WHAT THE EXERCISE ASKS:
Extend the Zoox internship description below, picking up right after its final sentence.

About Our Internship Program
Zoox’s internship program offers hands-on experience with cutting-edge technology, mentorship from some of the industry’s brightest minds, and the opportunity to make meaningful contributions to real projects. We seek interns who demonstrate strong academic performance, engagement beyond the classroom, intellectual curiosity, and a genuine interest in Zoox’s mission.
Project Overview
The Perception Attributes team builds the agent semantics layer of Zoox's perception stack. Our models classify what obstacles mean — detecting emergency vehicle lights, pedestrian gestures, turn signals, and dozens of other behavioral signals that inform how the AV responds. This work sits at the intersection of safety-critical autonomy and cutting-edge ML: our models run on every Zoox vehicle, and our outputs directly influence decisions like yielding to emergency vehicles and interacting with construction workers. The team is small, moves fast, and collaborates closely with ML researchers across the AI org.
During the internship, you will work on one of the most exciting open problems in AV perception: using modern foundation models — large vision-language models, multimodal transformers, and audio-visual architectures — to dramatically expand the semantic understanding of our perception stack. Current approaches require months of data collection and labeling to add a single new attribute class. The research goal is to change that fundamentally, using VLMs and language-aligned representations to make our models more generalizable, queryable, and data-efficient. The work spans dataset construction, model design, and evaluation — with direct implications for how Zoox handles novel emergency vehicles, complex pedestrian behavior, and safety-critical edge cases as we scale to new cities.

DATA FOR REVIEW:
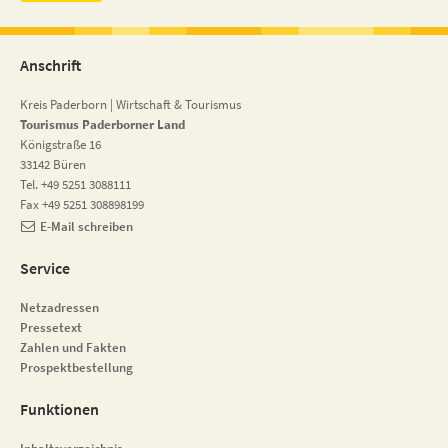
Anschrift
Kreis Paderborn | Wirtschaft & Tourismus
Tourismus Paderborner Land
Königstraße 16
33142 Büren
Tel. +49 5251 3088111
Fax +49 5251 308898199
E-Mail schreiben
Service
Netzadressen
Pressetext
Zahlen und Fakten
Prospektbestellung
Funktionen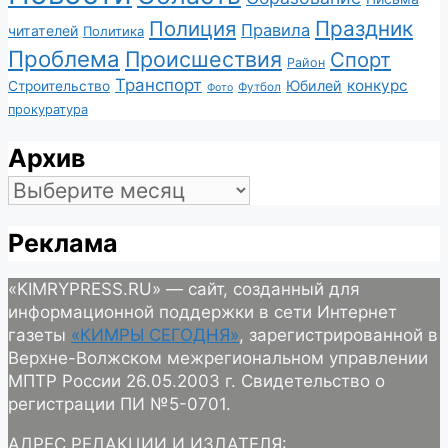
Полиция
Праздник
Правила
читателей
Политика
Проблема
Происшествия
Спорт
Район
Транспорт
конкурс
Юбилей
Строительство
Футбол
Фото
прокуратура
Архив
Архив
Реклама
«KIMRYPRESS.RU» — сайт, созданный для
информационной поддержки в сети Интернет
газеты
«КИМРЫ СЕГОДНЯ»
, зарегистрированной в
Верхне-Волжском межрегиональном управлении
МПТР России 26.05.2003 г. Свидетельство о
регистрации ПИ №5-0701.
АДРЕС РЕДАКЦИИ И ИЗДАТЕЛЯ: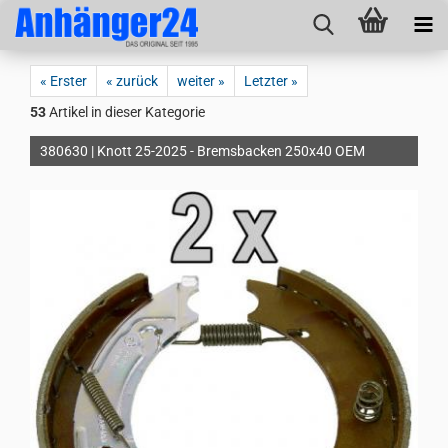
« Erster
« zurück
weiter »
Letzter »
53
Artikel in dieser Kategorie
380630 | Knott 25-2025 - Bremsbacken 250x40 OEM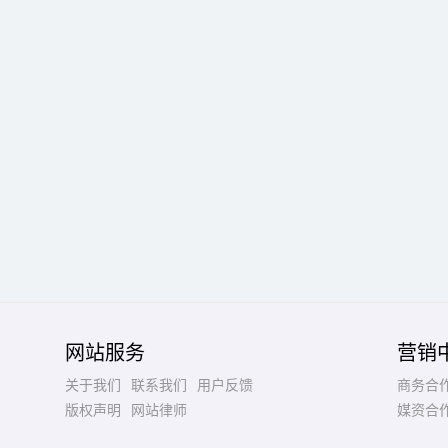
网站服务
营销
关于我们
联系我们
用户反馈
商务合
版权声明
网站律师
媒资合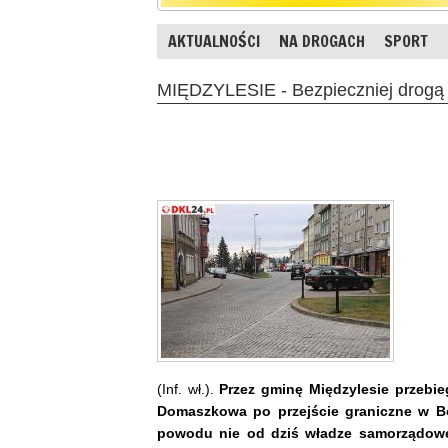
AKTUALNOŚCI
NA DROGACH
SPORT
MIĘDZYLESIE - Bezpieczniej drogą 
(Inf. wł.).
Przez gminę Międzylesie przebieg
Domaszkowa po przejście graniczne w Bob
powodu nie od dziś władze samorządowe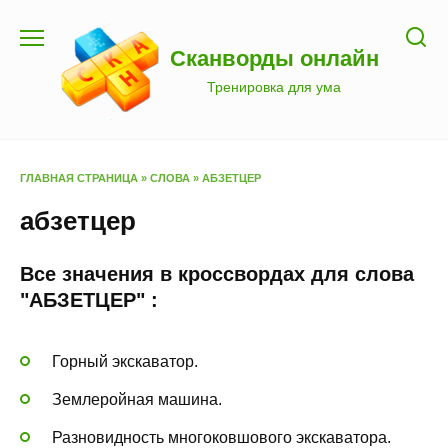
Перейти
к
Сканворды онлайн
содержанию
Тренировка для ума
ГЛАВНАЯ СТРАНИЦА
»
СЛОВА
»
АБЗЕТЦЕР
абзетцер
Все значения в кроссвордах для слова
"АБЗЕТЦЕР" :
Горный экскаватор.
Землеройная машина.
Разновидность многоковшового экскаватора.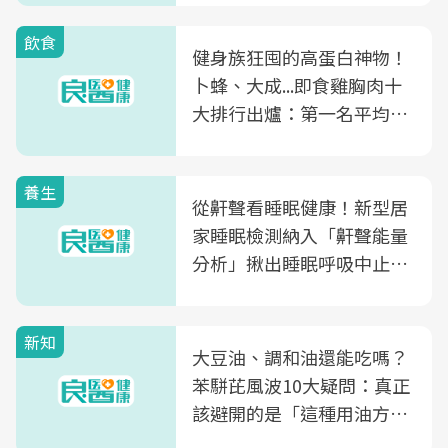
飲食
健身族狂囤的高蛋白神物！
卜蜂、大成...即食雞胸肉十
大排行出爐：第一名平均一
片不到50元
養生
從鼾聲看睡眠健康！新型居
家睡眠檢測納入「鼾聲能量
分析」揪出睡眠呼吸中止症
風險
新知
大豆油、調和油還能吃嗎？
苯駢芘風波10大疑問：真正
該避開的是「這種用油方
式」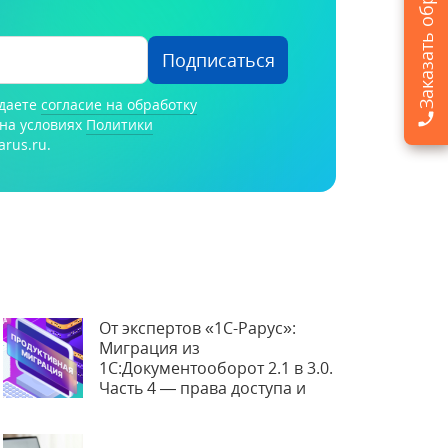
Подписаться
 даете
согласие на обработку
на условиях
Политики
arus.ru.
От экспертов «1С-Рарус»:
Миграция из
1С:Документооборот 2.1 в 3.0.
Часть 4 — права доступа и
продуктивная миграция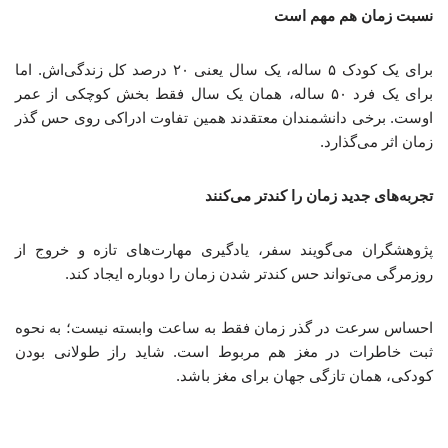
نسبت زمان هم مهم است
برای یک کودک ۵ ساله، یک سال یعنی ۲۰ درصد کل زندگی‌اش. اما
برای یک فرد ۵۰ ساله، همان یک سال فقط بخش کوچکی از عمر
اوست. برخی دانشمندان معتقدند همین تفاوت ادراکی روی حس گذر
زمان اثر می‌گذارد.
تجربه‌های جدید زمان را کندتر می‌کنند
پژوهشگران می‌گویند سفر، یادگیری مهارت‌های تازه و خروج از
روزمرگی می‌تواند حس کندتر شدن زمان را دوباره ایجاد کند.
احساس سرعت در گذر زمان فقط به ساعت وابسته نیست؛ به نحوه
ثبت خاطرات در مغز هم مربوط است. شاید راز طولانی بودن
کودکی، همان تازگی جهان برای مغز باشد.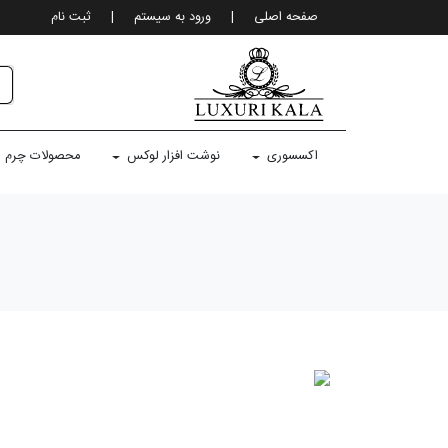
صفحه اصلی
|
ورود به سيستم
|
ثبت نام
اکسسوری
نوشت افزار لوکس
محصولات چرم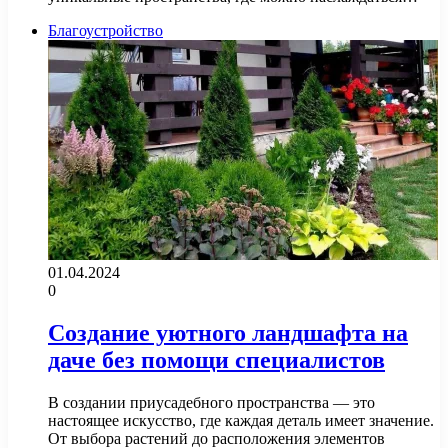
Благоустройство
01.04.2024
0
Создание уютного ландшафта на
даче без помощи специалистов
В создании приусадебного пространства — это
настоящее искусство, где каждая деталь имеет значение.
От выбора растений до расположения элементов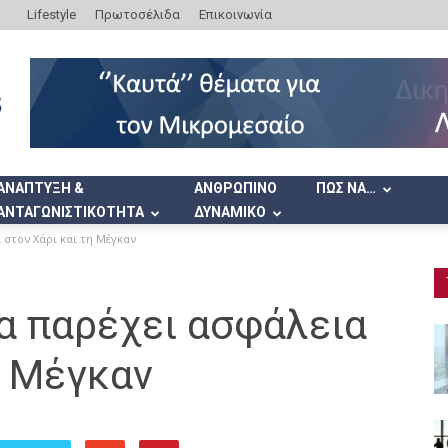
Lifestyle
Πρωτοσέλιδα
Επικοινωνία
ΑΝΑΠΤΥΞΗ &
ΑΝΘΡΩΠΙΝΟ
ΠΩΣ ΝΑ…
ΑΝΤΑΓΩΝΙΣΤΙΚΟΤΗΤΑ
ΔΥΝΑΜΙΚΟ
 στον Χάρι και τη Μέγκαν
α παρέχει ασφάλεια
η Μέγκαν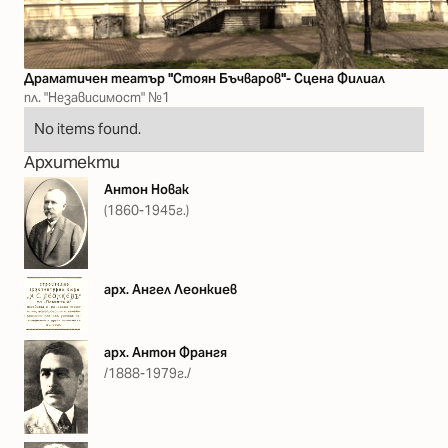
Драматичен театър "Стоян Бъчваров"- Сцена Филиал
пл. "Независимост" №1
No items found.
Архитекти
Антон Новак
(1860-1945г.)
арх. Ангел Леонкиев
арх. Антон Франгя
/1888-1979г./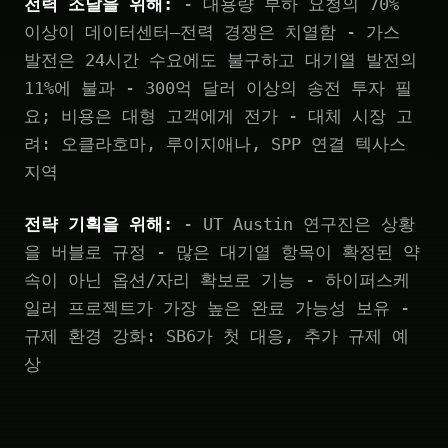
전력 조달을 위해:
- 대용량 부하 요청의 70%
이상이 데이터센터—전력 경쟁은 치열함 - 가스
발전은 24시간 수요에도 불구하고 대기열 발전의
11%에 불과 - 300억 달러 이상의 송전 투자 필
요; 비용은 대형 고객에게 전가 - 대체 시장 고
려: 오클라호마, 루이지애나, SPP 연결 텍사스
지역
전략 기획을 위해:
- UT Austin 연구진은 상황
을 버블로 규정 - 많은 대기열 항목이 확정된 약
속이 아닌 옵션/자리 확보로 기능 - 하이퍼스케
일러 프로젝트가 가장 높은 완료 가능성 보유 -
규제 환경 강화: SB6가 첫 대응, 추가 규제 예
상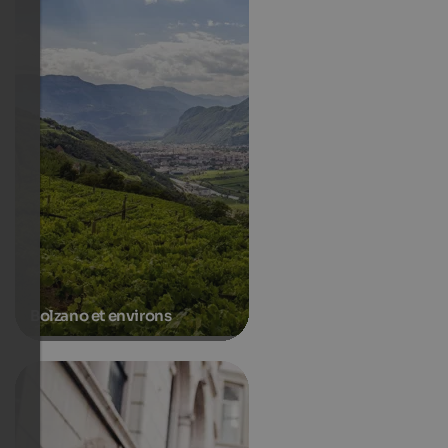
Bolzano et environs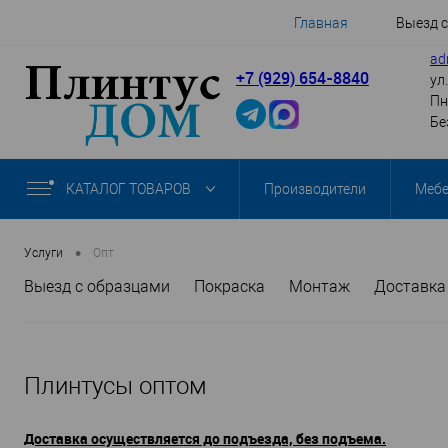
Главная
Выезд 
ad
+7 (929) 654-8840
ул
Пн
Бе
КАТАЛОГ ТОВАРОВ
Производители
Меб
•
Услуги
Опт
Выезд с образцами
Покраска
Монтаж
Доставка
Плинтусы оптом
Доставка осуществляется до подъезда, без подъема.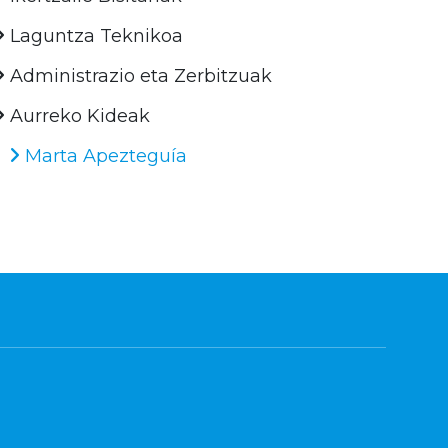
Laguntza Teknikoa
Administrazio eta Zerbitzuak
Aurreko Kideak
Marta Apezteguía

RESPONSE TO THE EXERCISE:
Requirements:
Currently working towards a Ph.D., or advanced degree in a relevant engineering program
Good academic standing
Able to commit to a 12-week internship beginning in late May or June of 2026.
At least one previous industry internship, co-op, or project completed in a relevant area
Ability to relocate to the Bay Area, California (or Boston, Massachusetts) for the duration of the internship
Interns at Zoox may not use any proprietary information they are working on as part of their thesis, any published work with their university, or to be distributed to anyone outside of Zoox
Qualifications (It’s helpful if you meet a majority of the following qualifications, but it isn’t a requirement):
Strong background in computer vision and deep learning
Experience training and evaluating ML models in PyTorch
Familiarity with vision transformers, contrastive learning, or knowledge distillation
Bonus Qualifications:
Experience with vision-language models (CLIP, SigLIP, LLaVA, or similar)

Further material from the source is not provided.